> _TEXT SHOWN_:
- Opening Delimiter -

[MPICH] Parallel I/O problems on 64-bit machine ( pleasehelp:-( )

Peter Diamessis pjd38 at cornell.edu
Fri May 26 14:16:04 CDT 2006


Hi folks,

Well, I did read the specific question pointed out by Yosung
in the MPICH2 manual. It seems to be that this is specific to
the GNU F95 compiler. The Absoft F90 compiler uses a default
4-byte length for integers and 8-bytes for reals, i.e. there is no
such conflict. It seems to me that configuring MPICH2 with -i4
is pretty much superfluous.

Nevertheless, I tried it on both MPICH2 as well as MPICH (v1.2.6
and v1.2.7p1) and I get the same error. I even tried -i8 for the heck
of it and I run into a whole new suite of problems. I repeat, MPICH v1.2.6 
(including I/O)

- Closing Delimiter -

> _WHAT TO WORK ON_:
1. Condense the paragraph in the MPICH post that begins "Well, I did read" into a short bulleted list that keeps its main facts.
2. Extend the MPICH post on parallel I/O problems, picking up right after its final words.

> _PROVIDED DATA_:
- Opening Delimiter -

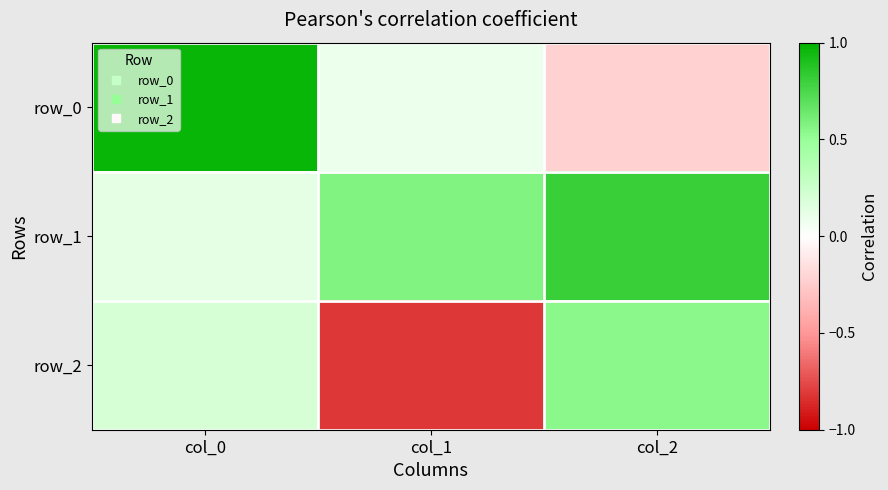

List the series in order of their peak value, highest first.

row_0, row_1, row_2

- Closing Delimiter -

> _ANSWERS TO THIS EXERCISE_:
1.
- I read the question Yosung pointed to in the MPICH2 manual.
- The issue appears specific to the GNU F95 compiler.
- The Absoft F90 compiler defaults to 4-byte integers and 8-byte reals, so it has no such conflict.
- Configuring MPICH2 with -i4 therefore seems superfluous.

2.
has worked beautifully for me on 32-bit machines. If I don't call my MPI 
parallel
I/O routines, and more specifically I comment out the calls to 
MPI_FILE_WRITE_ALL
and MPI_FILE_READ_ALL, the rest of the code works perfectly fine on
a 64-bit machine (including other MPI I/O calls).

So is this what Ashley pointed out ? A bug specific to MPI_FILE_WRITE_ALL
and MPI_FILE_READ_ALL ?

Any additional feedback would be very welcome.

Many thanks in advance,

Peter


----- Original Message ----- 
From: "Ashley Pittman" <ashley at quadrics.com>
To: "Peter Diamessis" <pjd38 at cornell.edu>
Cc: <ywang25 at aps.anl.gov>; <mpich-discuss at mcs.anl.gov>
Sent: Wednesday, May 24, 2006 7:07 AM
Subject: Re: [MPICH] Parallel I/O problems on 64-bit machine ( 
pleasehelp:-( )


>
> The structf failure on 64 bit machines is a bug in the spec, not a bug
> in compiler.  In effect the spec itself isn't 64bit safe.  Following
> down the path of the structf error will lead to a dead end.
>
> I'm fairly sure I've seen a bug in MPI_FILE_WRITE_ALL recently, I'll see
> if I can dig up my notes about it.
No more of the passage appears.